__Data extract__:
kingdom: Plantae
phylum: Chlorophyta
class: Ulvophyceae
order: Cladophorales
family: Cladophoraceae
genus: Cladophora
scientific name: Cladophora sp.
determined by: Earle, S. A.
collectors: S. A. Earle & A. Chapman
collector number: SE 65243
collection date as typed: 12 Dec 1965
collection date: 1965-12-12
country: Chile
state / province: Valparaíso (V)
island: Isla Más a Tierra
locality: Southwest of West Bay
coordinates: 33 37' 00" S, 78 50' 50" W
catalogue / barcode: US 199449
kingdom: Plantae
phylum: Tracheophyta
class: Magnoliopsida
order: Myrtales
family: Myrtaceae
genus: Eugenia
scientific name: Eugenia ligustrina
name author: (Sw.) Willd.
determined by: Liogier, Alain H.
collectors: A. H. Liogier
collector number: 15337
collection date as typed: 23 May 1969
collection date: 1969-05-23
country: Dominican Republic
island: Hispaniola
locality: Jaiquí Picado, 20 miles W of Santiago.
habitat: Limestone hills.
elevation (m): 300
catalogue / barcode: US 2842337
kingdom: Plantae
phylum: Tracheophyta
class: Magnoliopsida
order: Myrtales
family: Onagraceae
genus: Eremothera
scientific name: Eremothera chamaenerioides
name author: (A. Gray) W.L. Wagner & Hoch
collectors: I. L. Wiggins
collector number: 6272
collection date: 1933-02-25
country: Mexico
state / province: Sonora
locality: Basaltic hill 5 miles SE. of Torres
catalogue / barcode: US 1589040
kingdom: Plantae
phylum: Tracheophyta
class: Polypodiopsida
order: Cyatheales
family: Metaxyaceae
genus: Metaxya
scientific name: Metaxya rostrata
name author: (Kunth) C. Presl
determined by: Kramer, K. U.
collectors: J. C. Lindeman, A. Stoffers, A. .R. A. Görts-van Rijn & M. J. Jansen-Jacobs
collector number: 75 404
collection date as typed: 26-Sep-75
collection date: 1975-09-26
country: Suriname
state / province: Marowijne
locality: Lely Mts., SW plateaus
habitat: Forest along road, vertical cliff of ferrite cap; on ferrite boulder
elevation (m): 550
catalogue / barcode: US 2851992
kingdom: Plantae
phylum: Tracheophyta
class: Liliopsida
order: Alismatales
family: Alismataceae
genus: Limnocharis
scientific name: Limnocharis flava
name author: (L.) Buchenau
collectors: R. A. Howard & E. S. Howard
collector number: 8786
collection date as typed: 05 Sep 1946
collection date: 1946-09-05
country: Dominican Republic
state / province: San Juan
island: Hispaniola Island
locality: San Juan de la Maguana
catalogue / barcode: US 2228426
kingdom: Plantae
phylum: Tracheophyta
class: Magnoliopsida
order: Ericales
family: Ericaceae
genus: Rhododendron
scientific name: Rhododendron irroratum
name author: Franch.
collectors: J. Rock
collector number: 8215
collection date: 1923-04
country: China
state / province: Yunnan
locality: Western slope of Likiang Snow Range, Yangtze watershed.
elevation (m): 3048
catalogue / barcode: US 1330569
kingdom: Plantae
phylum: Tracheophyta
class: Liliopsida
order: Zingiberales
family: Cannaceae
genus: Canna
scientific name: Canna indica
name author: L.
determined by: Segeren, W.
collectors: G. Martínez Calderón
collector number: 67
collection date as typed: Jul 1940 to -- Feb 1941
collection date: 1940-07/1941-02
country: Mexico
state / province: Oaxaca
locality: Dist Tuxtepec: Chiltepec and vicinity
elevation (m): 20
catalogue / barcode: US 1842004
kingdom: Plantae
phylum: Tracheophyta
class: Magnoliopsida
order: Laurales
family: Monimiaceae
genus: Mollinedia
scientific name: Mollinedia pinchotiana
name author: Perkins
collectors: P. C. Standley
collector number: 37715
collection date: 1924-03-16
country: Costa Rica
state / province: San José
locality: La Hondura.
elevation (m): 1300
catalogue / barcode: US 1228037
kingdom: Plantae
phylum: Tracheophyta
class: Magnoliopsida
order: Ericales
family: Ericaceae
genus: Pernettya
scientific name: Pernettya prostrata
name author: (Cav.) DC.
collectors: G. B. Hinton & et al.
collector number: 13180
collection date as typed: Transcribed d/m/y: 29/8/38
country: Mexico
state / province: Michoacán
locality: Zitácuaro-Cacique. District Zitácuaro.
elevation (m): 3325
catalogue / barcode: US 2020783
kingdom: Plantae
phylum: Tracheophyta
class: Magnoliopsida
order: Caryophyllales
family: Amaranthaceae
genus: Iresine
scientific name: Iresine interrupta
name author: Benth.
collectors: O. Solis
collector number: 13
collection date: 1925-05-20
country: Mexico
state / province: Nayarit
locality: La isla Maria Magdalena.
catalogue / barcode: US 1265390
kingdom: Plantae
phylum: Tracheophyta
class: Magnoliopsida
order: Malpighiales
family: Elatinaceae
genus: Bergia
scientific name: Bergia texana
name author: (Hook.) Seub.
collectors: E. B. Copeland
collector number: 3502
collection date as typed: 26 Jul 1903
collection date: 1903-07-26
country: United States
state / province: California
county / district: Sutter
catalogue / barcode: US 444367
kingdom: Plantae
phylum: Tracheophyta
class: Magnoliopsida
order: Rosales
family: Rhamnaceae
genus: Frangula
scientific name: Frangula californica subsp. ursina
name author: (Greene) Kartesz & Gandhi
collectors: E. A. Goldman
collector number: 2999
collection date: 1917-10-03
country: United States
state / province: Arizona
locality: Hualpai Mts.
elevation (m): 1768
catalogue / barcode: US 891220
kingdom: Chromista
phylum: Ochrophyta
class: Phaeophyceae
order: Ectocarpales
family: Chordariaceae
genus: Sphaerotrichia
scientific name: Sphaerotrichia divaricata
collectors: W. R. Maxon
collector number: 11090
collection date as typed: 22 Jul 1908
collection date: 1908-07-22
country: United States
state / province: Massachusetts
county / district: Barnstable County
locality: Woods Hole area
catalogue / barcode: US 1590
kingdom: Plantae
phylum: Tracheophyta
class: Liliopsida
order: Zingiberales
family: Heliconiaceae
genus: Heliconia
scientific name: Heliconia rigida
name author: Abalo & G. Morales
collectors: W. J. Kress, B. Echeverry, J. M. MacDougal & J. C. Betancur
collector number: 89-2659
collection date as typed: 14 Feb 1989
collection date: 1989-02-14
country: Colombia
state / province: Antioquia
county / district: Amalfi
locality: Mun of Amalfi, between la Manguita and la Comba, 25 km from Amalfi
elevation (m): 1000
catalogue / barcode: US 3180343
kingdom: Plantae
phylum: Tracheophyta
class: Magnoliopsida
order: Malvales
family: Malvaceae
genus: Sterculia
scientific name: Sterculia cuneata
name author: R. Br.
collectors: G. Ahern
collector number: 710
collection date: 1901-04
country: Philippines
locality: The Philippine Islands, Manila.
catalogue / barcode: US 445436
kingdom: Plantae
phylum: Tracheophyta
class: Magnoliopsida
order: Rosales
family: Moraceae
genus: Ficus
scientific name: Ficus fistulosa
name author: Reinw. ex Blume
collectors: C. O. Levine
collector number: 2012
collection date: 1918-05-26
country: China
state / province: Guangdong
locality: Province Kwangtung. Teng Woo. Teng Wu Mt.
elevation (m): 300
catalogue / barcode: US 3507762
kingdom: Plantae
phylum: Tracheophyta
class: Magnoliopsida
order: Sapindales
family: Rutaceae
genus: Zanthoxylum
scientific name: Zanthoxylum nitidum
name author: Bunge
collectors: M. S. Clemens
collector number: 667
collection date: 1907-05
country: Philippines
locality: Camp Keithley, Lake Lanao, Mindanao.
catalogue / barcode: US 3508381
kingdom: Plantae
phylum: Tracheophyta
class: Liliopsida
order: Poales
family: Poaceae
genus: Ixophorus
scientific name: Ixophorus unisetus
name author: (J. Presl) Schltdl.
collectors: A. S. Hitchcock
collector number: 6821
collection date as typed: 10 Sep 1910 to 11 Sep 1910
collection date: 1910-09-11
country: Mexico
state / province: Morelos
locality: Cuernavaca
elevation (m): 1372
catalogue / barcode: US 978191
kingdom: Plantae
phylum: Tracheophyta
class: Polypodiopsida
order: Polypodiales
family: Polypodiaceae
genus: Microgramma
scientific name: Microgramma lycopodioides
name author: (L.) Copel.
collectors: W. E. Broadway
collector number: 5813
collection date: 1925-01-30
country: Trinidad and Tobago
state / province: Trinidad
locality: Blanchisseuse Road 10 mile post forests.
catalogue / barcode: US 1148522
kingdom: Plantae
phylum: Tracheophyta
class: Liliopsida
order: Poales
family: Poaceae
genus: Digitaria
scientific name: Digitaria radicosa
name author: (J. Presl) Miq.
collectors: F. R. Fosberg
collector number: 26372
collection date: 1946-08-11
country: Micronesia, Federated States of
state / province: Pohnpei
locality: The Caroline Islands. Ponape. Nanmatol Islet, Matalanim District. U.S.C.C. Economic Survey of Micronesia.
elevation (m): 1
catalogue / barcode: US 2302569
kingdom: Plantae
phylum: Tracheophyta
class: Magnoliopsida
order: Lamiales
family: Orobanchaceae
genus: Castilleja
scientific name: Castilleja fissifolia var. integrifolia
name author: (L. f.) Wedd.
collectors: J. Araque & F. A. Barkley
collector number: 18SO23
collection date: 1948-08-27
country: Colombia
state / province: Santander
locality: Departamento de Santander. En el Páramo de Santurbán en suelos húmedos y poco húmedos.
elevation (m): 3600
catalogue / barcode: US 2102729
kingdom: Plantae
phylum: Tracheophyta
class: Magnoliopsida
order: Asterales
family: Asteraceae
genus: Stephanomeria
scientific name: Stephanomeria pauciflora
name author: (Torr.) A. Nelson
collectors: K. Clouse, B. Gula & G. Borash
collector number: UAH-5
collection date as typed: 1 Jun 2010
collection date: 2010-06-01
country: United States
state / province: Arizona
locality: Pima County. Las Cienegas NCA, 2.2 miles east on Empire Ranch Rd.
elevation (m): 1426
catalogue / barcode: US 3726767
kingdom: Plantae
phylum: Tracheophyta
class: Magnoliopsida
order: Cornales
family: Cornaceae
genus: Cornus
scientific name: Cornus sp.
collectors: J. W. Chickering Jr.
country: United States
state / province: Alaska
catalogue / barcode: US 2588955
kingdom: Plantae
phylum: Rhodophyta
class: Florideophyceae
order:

__Work to complete__: Put the stretch from the start of the records above through the line containing "collection date: 1965-12-12" into a JSON list of strings, one string per line, with blank lines left out.

__Reply to the exercise__:
[
  "kingdom: Plantae",
  "phylum: Chlorophyta",
  "class: Ulvophyceae",
  "order: Cladophorales",
  "family: Cladophoraceae",
  "genus: Cladophora",
  "scientific name: Cladophora sp.",
  "determined by: Earle, S. A.",
  "collectors: S. A. Earle & A. Chapman",
  "collector number: SE 65243",
  "collection date as typed: 12 Dec 1965",
  "collection date: 1965-12-12"
]